Iowa Gov. Kim Reynolds and President Donald Trump listen as Pennsylvania Gov. Tom Wolf speaks during a meeting with governors on "workforce freedom and mobility" in the Cabinet Room of the White House, Thursday, June 13, 2019, in Washington. (AP Photo/Evan Vucci)
Iowa Gov. Kim Reynolds and President Donald Trump listen as Pennsylvania Gov. Tom Wolf speaks during a meeting with governors on "workforce freedom and mobility" in the Cabinet Room of the White House, Thursday, June 13, 2019, in Washington. (AP Photo/Evan Vucci)

WASHINGTON (AP) — President Donald Trump shifted gears Friday on election interference, saying “of course” he would go to the FBI or the attorney general if a foreign power offered him dirt about an opponent.

Trump’s new stance was a walk back — to a degree — after he set off a Washington firestorm earlier in the week by asserting he would not necessarily contact law enforcement if offered damaging material from an overseas source.

But in his latest comments, the president still said he would look at the proffered information to see whether it was “incorrect.”

“Of course, you have to look at it,” Trump said during a birthday appearance on “Fox and Friends.” He added: “But of course, you give it to the FBI or report it to the attorney general or somebody like that. You couldn’t have that happen with our country, and everybody understands that.”

That was a step back from his comments to ABC days earlier.

“OK, let’s put yourself in a position: You’re a congressman, somebody comes up and says, ‘Hey I have information on your opponent.’ Do you call the FBI? You don’t,” Trump said in an interview that aired Wednesday. “I’ll tell you what. I’ve seen a lot of things over my life. I don’t think in my whole life I’ve ever called the FBI.”

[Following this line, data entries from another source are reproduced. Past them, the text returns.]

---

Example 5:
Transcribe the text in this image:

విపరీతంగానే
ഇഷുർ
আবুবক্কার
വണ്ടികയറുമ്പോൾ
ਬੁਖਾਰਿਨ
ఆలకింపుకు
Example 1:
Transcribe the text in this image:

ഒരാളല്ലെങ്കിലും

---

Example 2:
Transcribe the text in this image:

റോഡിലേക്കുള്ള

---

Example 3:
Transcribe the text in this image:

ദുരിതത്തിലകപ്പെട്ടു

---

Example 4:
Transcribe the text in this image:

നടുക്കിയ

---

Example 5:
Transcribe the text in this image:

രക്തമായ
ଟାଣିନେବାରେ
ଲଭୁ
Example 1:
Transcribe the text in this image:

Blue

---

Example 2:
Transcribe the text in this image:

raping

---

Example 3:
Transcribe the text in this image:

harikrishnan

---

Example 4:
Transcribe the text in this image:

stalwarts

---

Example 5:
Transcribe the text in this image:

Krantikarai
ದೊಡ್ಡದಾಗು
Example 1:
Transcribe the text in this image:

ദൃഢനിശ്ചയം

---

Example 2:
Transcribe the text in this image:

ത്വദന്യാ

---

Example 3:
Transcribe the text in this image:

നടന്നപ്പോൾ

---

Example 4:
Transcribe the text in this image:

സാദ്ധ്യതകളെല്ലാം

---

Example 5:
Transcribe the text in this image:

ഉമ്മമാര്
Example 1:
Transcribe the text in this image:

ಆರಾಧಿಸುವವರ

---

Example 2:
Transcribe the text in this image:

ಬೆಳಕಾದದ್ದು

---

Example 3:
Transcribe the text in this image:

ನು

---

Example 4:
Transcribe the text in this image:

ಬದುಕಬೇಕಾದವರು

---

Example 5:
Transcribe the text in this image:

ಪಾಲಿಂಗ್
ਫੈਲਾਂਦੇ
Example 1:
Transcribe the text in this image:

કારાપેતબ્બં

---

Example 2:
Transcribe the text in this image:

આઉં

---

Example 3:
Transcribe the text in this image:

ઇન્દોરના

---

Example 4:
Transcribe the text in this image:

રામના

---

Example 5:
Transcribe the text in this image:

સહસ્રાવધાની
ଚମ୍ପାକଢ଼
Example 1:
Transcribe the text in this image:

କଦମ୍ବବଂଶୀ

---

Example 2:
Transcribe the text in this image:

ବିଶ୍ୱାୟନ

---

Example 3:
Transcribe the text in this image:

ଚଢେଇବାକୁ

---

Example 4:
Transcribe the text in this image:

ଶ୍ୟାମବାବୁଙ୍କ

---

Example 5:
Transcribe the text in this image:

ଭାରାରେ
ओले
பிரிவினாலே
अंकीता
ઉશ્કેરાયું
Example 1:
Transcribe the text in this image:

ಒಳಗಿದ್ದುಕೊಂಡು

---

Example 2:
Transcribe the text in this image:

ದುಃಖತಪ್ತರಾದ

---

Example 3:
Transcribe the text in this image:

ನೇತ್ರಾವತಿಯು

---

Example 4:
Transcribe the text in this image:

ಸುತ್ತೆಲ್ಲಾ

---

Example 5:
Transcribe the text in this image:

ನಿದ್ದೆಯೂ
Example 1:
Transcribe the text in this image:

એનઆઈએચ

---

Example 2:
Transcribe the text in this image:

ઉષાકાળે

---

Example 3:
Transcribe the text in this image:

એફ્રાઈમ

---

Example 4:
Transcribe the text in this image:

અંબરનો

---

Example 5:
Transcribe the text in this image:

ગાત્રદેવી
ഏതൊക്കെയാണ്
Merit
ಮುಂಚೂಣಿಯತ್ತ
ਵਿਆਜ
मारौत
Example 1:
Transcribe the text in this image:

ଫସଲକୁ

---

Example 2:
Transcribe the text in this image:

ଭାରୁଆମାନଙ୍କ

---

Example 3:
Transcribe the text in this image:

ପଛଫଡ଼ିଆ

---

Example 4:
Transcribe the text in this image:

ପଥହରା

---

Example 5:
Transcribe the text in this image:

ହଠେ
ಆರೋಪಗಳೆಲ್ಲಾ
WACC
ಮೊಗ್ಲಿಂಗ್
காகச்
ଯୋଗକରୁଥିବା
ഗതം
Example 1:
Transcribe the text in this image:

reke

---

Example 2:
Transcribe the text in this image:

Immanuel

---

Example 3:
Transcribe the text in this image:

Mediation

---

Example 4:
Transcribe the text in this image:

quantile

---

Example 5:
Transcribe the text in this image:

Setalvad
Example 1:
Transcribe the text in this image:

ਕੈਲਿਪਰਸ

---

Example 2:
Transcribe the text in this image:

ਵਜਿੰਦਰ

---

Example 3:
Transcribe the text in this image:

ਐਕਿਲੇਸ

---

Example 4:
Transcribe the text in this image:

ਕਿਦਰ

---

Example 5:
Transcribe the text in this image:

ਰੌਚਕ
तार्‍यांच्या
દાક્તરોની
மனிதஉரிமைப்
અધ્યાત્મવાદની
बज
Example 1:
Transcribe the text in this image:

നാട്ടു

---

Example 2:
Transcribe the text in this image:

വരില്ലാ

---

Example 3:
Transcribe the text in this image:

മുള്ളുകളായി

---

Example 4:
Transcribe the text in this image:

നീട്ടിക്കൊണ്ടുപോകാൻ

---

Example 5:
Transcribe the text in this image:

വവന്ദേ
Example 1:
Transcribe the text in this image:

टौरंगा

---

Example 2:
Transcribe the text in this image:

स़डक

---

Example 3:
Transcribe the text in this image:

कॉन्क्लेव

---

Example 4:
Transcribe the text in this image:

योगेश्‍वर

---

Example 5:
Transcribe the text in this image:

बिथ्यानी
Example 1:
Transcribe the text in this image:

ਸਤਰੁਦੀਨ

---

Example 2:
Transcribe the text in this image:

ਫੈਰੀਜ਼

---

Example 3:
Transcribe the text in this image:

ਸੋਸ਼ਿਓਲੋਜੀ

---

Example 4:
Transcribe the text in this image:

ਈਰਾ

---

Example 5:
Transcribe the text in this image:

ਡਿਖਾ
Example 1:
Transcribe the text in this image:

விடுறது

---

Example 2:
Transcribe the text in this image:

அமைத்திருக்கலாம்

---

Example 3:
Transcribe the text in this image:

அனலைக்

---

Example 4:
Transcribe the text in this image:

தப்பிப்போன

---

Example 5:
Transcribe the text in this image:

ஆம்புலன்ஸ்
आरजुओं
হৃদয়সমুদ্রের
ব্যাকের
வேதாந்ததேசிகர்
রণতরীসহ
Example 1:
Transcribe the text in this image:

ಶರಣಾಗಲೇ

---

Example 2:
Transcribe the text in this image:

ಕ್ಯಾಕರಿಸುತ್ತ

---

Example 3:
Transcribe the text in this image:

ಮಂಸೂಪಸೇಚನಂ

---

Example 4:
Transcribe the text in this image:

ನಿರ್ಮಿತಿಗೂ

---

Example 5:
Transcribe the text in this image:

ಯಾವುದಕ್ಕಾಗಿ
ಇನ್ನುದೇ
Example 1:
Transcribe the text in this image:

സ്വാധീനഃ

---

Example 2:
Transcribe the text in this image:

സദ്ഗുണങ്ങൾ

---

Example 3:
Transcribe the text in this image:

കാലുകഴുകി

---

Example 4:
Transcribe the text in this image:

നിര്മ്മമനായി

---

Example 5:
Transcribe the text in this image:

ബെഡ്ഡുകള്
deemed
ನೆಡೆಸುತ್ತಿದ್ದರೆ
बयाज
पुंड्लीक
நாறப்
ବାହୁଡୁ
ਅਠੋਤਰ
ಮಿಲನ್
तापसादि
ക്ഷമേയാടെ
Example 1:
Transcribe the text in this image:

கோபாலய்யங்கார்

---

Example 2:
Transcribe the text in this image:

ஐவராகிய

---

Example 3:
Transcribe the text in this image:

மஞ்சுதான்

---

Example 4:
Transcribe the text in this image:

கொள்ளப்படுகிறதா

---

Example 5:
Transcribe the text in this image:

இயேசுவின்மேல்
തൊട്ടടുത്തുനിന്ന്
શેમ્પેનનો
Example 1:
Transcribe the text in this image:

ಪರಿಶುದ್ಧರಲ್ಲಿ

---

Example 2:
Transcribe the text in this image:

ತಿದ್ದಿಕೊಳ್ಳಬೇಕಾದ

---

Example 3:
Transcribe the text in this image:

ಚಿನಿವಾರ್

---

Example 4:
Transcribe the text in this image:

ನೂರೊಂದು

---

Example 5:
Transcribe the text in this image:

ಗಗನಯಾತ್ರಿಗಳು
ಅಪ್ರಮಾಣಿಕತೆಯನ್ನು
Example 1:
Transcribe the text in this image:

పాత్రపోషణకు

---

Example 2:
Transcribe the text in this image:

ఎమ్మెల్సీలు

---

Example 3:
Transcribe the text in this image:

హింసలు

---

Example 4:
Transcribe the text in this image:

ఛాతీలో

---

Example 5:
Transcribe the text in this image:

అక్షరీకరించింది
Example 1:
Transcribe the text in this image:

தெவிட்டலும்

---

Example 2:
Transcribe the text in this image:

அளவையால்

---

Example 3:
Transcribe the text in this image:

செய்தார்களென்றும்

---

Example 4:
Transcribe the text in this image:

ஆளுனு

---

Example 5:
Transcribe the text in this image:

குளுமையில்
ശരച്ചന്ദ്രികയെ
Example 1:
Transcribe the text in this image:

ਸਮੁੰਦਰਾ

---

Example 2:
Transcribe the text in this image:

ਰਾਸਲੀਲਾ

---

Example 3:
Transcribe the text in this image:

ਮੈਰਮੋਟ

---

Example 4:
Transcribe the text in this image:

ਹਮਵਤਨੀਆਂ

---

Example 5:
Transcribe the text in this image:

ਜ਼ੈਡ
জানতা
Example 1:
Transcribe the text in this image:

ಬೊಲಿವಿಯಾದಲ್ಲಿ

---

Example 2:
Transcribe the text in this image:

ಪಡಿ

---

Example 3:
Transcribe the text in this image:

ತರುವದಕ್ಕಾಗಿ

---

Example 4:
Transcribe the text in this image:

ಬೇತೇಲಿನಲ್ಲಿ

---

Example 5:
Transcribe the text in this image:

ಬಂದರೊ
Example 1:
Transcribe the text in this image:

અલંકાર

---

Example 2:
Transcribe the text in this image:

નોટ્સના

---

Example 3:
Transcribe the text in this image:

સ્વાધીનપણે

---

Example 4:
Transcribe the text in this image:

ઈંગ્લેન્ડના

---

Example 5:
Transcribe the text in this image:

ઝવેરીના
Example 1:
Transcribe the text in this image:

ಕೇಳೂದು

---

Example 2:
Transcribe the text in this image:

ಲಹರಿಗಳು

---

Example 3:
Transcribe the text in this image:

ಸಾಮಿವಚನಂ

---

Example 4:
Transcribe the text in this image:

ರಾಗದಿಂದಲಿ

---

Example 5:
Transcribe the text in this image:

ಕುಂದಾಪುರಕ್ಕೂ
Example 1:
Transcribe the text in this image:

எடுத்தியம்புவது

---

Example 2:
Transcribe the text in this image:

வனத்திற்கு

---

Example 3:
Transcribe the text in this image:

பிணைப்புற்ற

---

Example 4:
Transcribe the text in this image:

His assertion that he would be open to accepting a foreign power’s help in his 2020 campaign alarmed Democrats, who condemned it as a call for further election interference while Republicans struggled to defend his comments.

Asked by ABC News what he would do if Russia or another country offered him dirt on his election opponent, Trump said: “I think I’d want to hear it.” He added that he’d have no obligation to call the FBI. “There’s nothing wrong with listening.”

Special counsel Robert Mueller painstakingly documented Russian efforts to boost Trump’s campaign and undermine that of his Democratic rival, Hillary Clinton.

In a segment released Friday from the president’s interview earlier this week, Trump told ABC that “it doesn’t matter” what former White House counsel Don McGahn told investigators and that McGahn may have been confused when he told prosecutors he had been instructed to seek Mueller’s removal.

McGahn was a crucial witness for Mueller, spending hours with investigators and offering detailed statements about episodes central to the special counsel’s investigation into possible obstruction of justice. McGahn described how Trump directed him to press the Justice Department for Mueller to be fired by insisting that he raise what the president perceived as the special counsel’s conflicts of interest.

Trump denied that account, saying, “The story on that very simply, No. 1, I was never going to fire Mueller. I never suggested firing Mueller.”

Asked why McGahn would have lied, Trump said, “Because he wanted to make himself look like a good lawyer. Or he believed it because I would constantly tell anybody that would listen — including you, including the media — that Robert Mueller was conflicted. Robert Mueller had a total conflict of interest.”